- [To-do item] Using the records below, output the stretch that opens with the line containing "(We're simplifying things" and closes with the line containing "On of the most", exactly and including both lines, with nothing more.

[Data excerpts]
-----

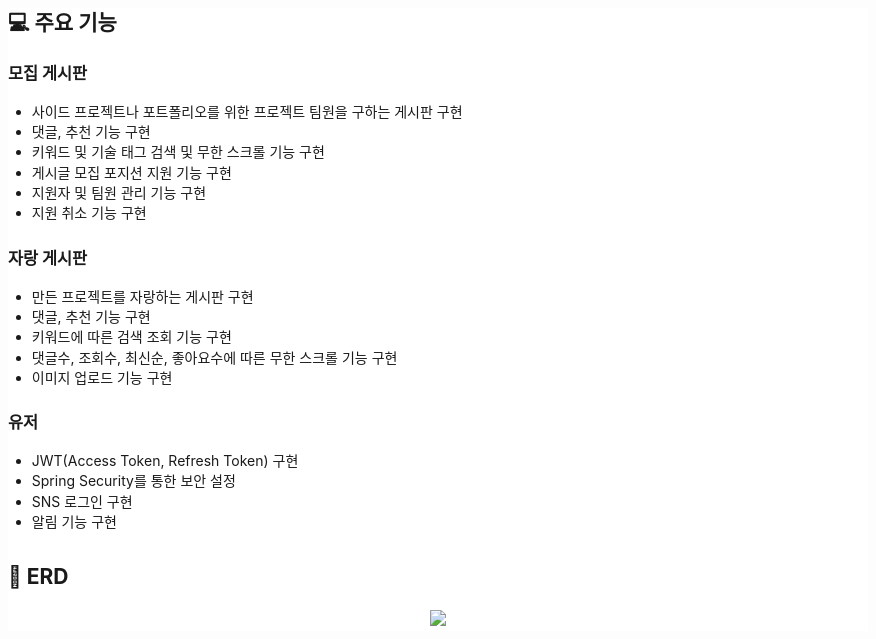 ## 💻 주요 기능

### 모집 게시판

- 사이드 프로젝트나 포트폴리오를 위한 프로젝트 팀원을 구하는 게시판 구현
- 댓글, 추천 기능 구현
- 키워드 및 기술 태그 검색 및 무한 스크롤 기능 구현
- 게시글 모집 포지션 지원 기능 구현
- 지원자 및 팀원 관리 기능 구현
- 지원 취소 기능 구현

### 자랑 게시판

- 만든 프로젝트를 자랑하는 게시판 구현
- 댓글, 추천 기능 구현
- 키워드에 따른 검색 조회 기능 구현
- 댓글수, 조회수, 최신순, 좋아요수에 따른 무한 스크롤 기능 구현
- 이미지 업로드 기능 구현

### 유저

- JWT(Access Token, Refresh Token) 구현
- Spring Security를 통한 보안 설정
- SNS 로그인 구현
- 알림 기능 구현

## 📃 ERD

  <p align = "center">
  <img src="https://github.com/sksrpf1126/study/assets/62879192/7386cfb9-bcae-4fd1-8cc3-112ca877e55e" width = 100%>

-----

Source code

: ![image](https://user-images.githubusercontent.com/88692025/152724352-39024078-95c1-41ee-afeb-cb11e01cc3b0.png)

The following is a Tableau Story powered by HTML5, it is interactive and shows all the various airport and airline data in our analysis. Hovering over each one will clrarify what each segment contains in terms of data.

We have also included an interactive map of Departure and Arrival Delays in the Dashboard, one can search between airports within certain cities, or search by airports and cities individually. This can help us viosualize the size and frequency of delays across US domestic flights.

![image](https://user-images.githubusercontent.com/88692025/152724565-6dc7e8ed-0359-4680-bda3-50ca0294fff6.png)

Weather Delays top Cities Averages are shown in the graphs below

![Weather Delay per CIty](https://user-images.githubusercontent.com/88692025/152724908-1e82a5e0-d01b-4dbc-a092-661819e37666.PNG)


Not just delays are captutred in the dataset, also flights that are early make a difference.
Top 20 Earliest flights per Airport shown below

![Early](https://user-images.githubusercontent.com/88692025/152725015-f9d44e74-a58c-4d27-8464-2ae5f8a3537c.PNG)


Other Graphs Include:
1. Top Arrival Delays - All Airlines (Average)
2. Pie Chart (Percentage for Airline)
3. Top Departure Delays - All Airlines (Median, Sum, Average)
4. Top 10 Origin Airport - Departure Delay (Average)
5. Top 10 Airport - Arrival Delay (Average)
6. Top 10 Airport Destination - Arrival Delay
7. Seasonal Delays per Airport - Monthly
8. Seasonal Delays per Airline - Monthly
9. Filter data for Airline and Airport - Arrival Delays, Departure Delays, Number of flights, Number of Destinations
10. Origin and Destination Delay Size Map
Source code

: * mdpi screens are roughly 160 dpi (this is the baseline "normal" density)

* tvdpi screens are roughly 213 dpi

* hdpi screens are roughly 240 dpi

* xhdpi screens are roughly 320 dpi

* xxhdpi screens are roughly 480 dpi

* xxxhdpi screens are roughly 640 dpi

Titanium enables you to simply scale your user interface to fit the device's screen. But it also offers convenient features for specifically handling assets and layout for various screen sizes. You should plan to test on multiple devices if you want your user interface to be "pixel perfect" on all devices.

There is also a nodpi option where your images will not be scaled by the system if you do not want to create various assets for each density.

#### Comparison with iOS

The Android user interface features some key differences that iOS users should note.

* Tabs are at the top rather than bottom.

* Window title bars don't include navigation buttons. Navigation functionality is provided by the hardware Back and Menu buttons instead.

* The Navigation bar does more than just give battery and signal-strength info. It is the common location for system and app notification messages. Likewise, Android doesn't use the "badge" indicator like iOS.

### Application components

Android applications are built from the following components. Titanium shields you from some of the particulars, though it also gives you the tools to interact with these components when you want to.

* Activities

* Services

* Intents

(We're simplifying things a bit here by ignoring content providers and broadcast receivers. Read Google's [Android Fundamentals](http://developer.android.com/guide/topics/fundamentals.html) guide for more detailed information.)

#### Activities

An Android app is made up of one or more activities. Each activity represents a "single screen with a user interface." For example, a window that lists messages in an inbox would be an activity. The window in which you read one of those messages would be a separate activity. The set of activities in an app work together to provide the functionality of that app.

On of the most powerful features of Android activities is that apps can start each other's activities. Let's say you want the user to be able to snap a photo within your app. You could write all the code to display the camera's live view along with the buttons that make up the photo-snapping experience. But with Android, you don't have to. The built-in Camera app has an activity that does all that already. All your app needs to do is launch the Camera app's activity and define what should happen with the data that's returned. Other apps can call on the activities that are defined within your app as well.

-----

- [Answer]
(We're simplifying things a bit here by ignoring content providers and broadcast receivers. Read Google's [Android Fundamentals](http://developer.android.com/guide/topics/fundamentals.html) guide for more detailed information.)

#### Activities

An Android app is made up of one or more activities. Each activity represents a "single screen with a user interface." For example, a window that lists messages in an inbox would be an activity. The window in which you read one of those messages would be a separate activity. The set of activities in an app work together to provide the functionality of that app.

On of the most powerful features of Android activities is that apps can start each other's activities. Let's say you want the user to be able to snap a photo within your app. You could write all the code to display the camera's live view along with the buttons that make up the photo-snapping experience. But with Android, you don't have to. The built-in Camera app has an activity that does all that already. All your app needs to do is launch the Camera app's activity and define what should happen with the data that's returned. Other apps can call on the activities that are defined within your app as well.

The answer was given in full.